[Task details]
Which lines below fall between the one containing "curve: (1933, 52) -> (1556, 42), removed" and the one containing "curve: (139, 1607) -> (104, 1056), moved"? Repeat them exactly, counting both of those lines, and add nothing else.
Start of Data in this exercise
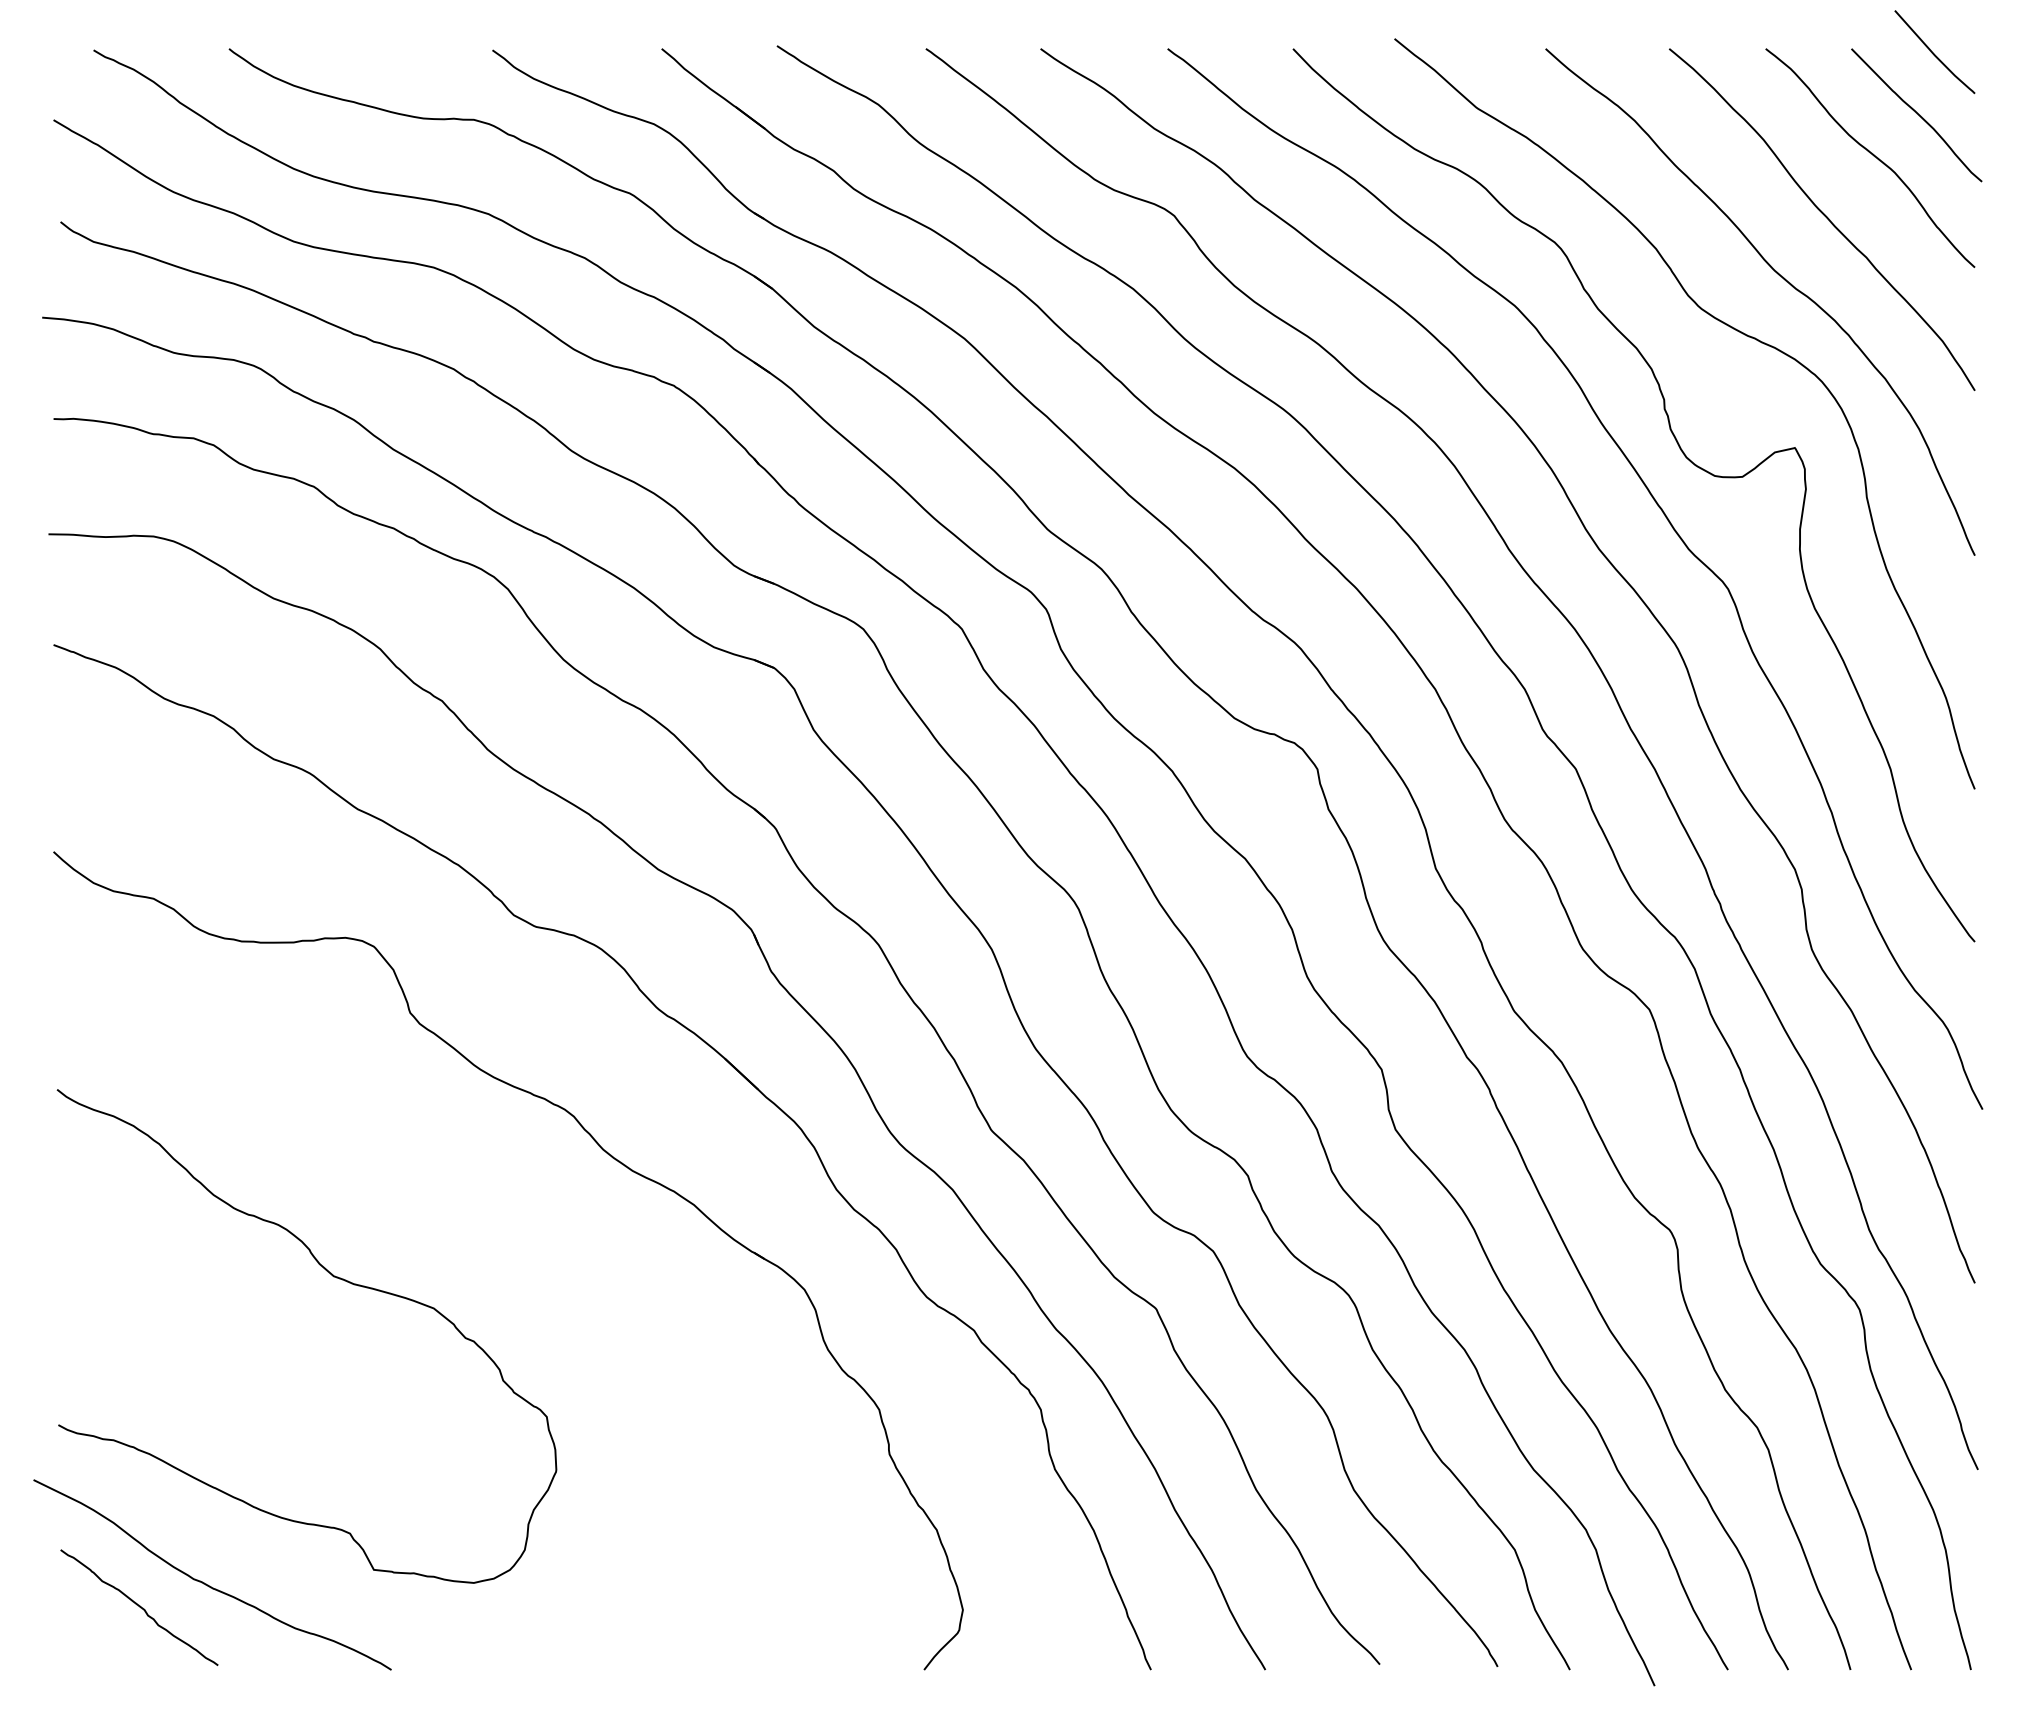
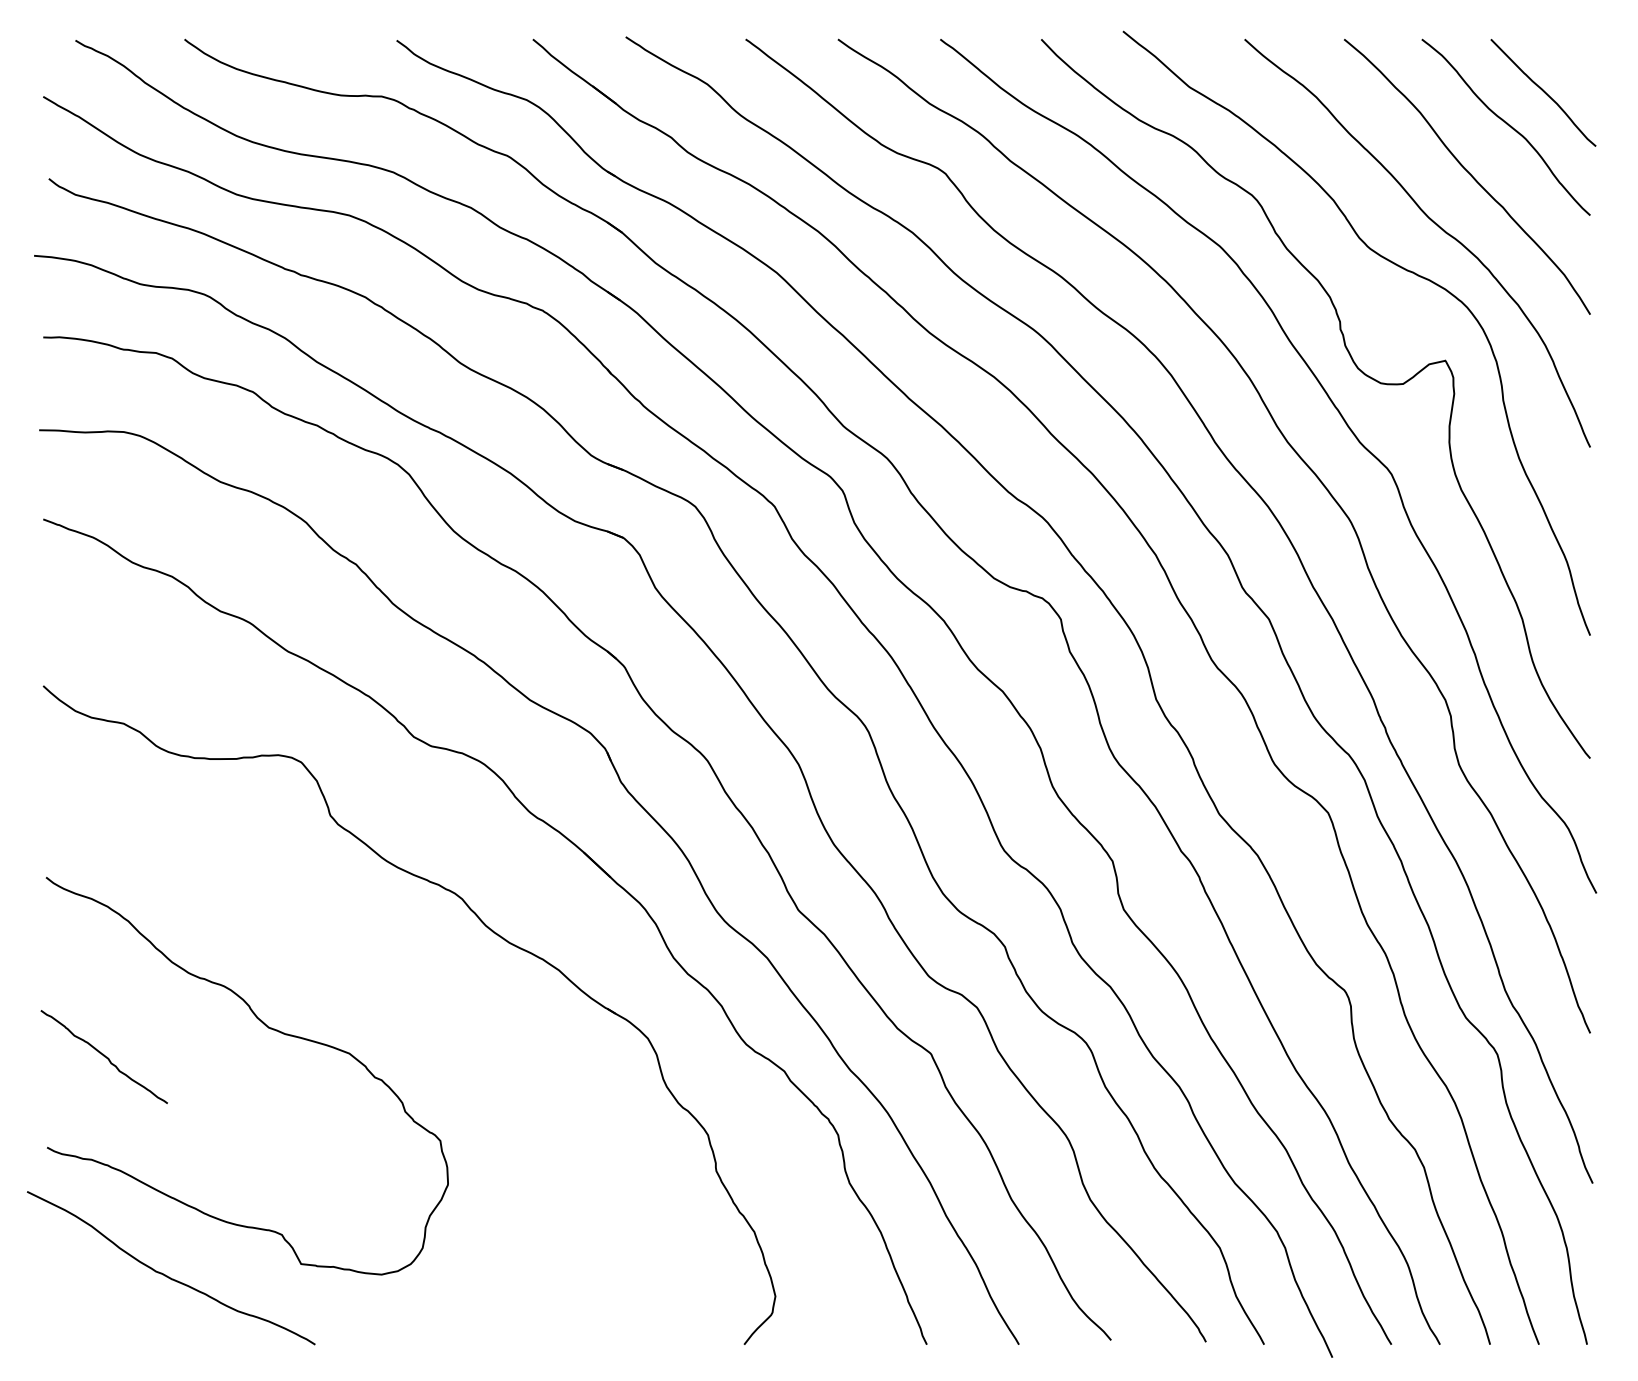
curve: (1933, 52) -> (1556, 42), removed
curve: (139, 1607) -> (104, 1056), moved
End of Data in this exercise
Start of Data in this exercise
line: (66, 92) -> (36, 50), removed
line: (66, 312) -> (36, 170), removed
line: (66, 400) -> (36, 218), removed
End of Data in this exercise
[Your response]
curve: (1933, 52) -> (1556, 42), removed
curve: (139, 1607) -> (104, 1056), moved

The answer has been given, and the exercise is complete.